The Manzanar War Relocation Center was located in an area that was known as Owens Valley west of Los Angeles, Calfornia. The land was leased from the City in early 1942 by the U.S. government for the sole purpose of imprisoning over 7,000 people of Japanese ancestry from Terminal Island, California and another 3,000
from Bainbridge Island, Washington. The camp was quickly built in just 4 months on what was formerly Paiute country and used as farmland.

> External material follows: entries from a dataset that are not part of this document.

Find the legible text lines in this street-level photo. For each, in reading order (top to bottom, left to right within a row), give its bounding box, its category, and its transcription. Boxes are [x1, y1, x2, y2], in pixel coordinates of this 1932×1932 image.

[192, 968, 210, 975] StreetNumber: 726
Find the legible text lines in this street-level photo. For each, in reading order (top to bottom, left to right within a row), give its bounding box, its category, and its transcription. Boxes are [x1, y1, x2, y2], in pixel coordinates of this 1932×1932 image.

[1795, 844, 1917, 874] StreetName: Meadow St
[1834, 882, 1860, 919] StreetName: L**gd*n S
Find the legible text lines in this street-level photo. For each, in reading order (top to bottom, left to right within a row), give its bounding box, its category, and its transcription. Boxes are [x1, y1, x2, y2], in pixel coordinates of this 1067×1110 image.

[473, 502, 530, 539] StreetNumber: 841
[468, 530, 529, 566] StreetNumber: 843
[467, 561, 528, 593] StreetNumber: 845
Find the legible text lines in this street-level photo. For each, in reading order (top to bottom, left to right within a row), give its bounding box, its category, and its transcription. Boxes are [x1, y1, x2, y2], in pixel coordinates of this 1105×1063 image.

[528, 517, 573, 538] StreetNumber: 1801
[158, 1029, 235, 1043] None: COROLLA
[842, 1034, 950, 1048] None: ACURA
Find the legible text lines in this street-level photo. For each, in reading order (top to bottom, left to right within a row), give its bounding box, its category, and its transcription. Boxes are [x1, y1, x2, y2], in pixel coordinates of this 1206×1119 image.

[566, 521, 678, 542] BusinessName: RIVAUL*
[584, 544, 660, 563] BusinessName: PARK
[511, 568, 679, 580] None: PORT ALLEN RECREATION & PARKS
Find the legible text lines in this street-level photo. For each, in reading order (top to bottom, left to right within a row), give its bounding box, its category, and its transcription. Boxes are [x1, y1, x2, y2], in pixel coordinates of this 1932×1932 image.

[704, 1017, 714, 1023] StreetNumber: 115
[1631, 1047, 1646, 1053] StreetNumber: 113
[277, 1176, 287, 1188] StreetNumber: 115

The entire area was approximately one-square mile and included 36 blocks in which to house and support over 10,000 men, women and children, all of whom were already traumatized from being uprooted form their lives as productive citizens of the United States. Not knowing what would happen next created fear, apprehension and helplessness. There was little they could do to change their situation let alone plan for their future, nor did they have any certainty of their property and possessions that in many cases were handed down from their ancient ancestors.
Although their were many hardships, the sense of community, dedication to maintain normalcy and perseverance, gaman, as it was known, the internees created a habitable environment that lasted until the camps closed in late 1945.
Among their achievements, these resourceful individuals created the only orphanage situated within the 10 relocation camps in the United States; reestablished the applefarms and help develop a training center for nurses at the Manzanar Hospital. When the campsite was closed and returned to its original condition, as per the terms of the agreement with the City, the barracks were auctioned off along with furniture and other implements used to maintain a community of this size. Today the Manzanar War Relocation Center is a museum that houses artifacts, photographs and historical documents open to the public. There is a cemetery with trees planted by the internees along with the guardhouses and auditorium.